Dans l’est de la République démocratique du Congo, les effets combinés du changement climatique et de l’insécurité armée continuent de pousser des centaines de familles à l’exode. Dans le territoire de Nyiragongo, au Nord-Kivu, plus de 60 hommes et femmes déplacés tentent aujourd’hui de reconstruire leur vie grâce à l’agriculture durable.
Originaires principalement du Sud-Kivu, ces déplacés ont fui à la fois les violences armées liées au conflit opposant l’armée congolaise aux rebelles du M23 et la dégradation de leurs terres agricoles provoquée par les dérèglements climatiques. À Mudja, un groupement situé au nord-ouest de la ville de Goma, ils transforment désormais des terrains couverts de pierres volcaniques en jardins potagers.
Sous la lumière matinale, hommes et femmes s’activent dans un champ aménagé avec l’appui de l’Association des Jeunes Visionnaires pour le Développement du Congo (AJVDC/Brigade Verte), en partenariat avec MISEREOR et l’Église catholique de Goma.
Ici, chaque parcelle cultivée représente un défi relevé contre un environnement hostile. Les déplacés y cultivent notamment des amarantes, des choux et des oignons afin de subvenir aux besoins de leurs familles.
« Chez nous, la terre ne produisait plus rien. Pour éviter que les enfants ne meurent de faim, j’ai rejoint les autres qui vivent ici. On nous encadre et je peux dire que cela fonctionne, même si ce n’est pas facile », témoigne Justine Kaghoma, ancienne cultivatrice de Kavumu, dans le Sud-Kivu, tenant dans ses mains une botte d’amarantes fraîchement récoltées.
À ses côtés, Aline Bahati, venue du territoire de Walungu, estime que les déplacés climatiques restent largement oubliés.
« Le changement climatique est une réalité. J’ai fui la famine parce que nous ne cultivions plus comme avant. On parle souvent des victimes de guerre, mais rarement des victimes du climat.

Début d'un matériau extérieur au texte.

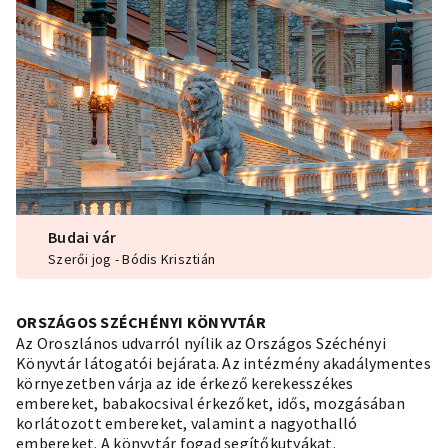
Budai vár
Szerői jog - Bódis Krisztián
ORSZÁGOS SZÉCHÉNYI KÖNYVTÁR
Az Oroszlános udvarról nyílik az Országos Széchényi
Könyvtár látogatói bejárata. Az intézmény akadálymentes
környezetben várja az ide érkező kerekesszékes
embereket, babakocsival érkezőket, idős, mozgásában
korlátozott embereket, valamint a nagyothalló
embereket. A könyvtár fogad segítőkutyákat.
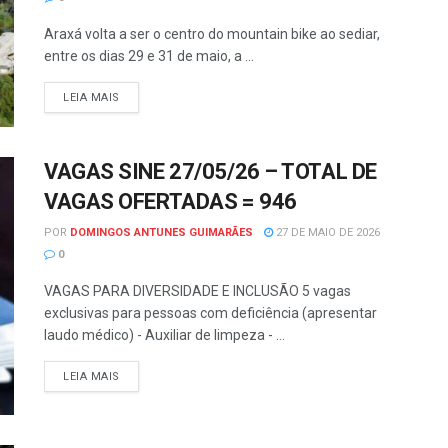
Araxá volta a ser o centro do mountain bike ao sediar,
entre os dias 29 e 31 de maio, a ...
LEIA MAIS
VAGAS SINE 27/05/26 – TOTAL DE
VAGAS OFERTADAS = 946
POR
DOMINGOS ANTUNES GUIMARÃES
27 DE MAIO DE 2026
0
VAGAS PARA DIVERSIDADE E INCLUSÃO 5 vagas
exclusivas para pessoas com deficiência (apresentar
laudo médico) - Auxiliar de limpeza - ...
LEIA MAIS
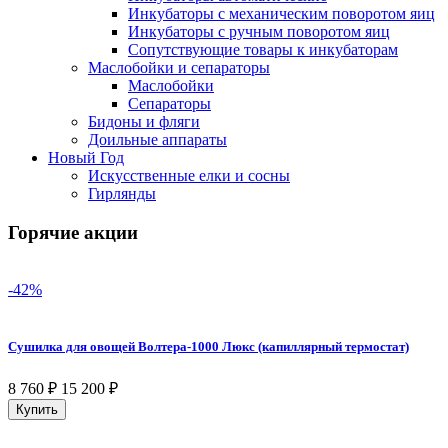
Инкубаторы с механическим поворотом яиц
Инкубаторы с ручным поворотом яиц
Сопутствующие товары к инкубаторам
Маслобойки и сепараторы
Маслобойки
Сепараторы
Бидоны и фляги
Доильные аппараты
Новый Год
Искусственные елки и сосны
Гирлянды
Горячие акции
-42%
Сушилка для овощей Волтера-1000 Люкс (капиллярный термостат)
8 760
₽
15 200
₽
Купить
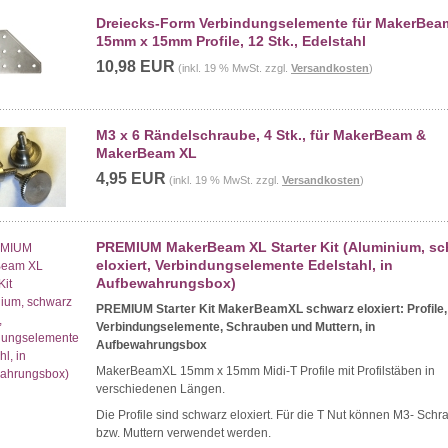
Dreiecks-Form Verbindungselemente für MakerBe
15mm x 15mm Profile, 12 Stk., Edelstahl
10,98 EUR
(inkl. 19 % MwSt. zzgl.
Versandkosten
)
M3 x 6 Rändelschraube, 4 Stk., für MakerBeam &
MakerBeam XL
4,95 EUR
(inkl. 19 % MwSt. zzgl.
Versandkosten
)
PREMIUM MakerBeam XL Starter Kit (Aluminium, sc
eloxiert, Verbindungselemente Edelstahl, in
Aufbewahrungsbox)
PREMIUM Starter Kit MakerBeamXL schwarz eloxiert: Profile,
Verbindungselemente, Schrauben und Muttern, in
Aufbewahrungsbox
MakerBeamXL 15mm x 15mm Midi-T Profile mit Profilstäben in
verschiedenen Längen.
Die Profile sind schwarz eloxiert. Für die T Nut können M3- Sch
bzw. Muttern verwendet werden.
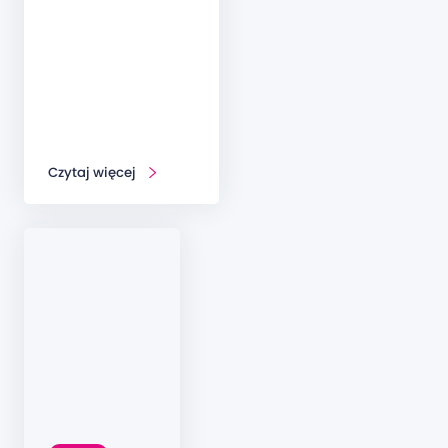
Czytaj więcej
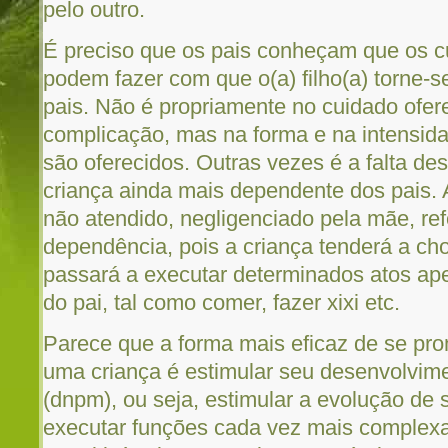
pelo outro.
É preciso que os pais conheçam que os cu
podem fazer com que o(a) filho(a) torne-
pais. Não é propriamente no cuidado ofer
complicação, mas na forma e na intensid
são oferecidos. Outras vezes é a falta de
criança ainda mais dependente dos pais. 
não atendido, negligenciado pela mãe, ref
dependência, pois a criança tenderá a ch
passará a executar determinados atos a
do pai, tal como comer, fazer xixi etc.
Parece que a forma mais eficaz de se pr
uma criança é estimular seu desenvolvim
(dnpm), ou seja, estimular a evolução de 
executar funções cada vez mais complex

Nous souffrons aussi et nous avons besoin d’aide », explique-t-elle.
Le même constat est partagé par André Alimasi, déplacé de Bushushu, dans le territoire de Kalehe, où les inondations ont emporté sa maison et tous ses biens.
Vers 9 heures, les récoltes commencent dans une ambiance organisée. Justin Mutabesha, activiste climatique au sein de l’AJVDC, coordonne les travaux du jour.
« Nous leur apprenons à comprendre les enjeux climatiques, à protéger l’environnement et à agir concrètement pour préserver notre planète », explique-t-il.
Au-delà de la production agricole, le projet se veut également un espace d’apprentissage communautaire et environnemental. Les bénéficiaires partagent les récoltes entre familles et développent progressivement une solidarité nouvelle au sein de la communauté d’accueil.
« Nous sommes devenus une famille ici. Nous sommes bien accueillis par la population locale, malgré nos origines différentes. Nous cultivons même des champs appartenant à des personnes qui nous ont simplement fait confiance », raconte Louise Bahati, sourire aux lèvres.
La RDC figure parmi les pays les plus vulnérables aux effets du changement climatique. Inondations, sécheresses prolongées, hausse des températures et perturbation des cycles agricoles aggravent l’insécurité alimentaire et accentuent les déplacements de populations.
À travers ses jardins communautaires et scolaires, l’AJVDC tente d’apporter une réponse locale à cette double crise sécuritaire et climatique. L’organisation mène également des activités d’éducation environnementale dans plusieurs écoles de Goma et du Sud-Kivu, notamment à l’EP Nengapeta de Mugunga et à l’École primaire Shanga, dans la paroisse Bobandana.
Pour les initiateurs du projet, ces espaces agricoles sont devenus de véritables outils pédagogiques permettant de sensibiliser les communautés et les élèves à la protection de l’environnement.
Face à l’ampleur des besoins, les responsables de l’AJVDC appellent le gouvernement congolais et les partenaires techniques et financiers à soutenir davantage les initiatives locales de résilience climatique dans les provinces du Nord et du Sud-Kivu.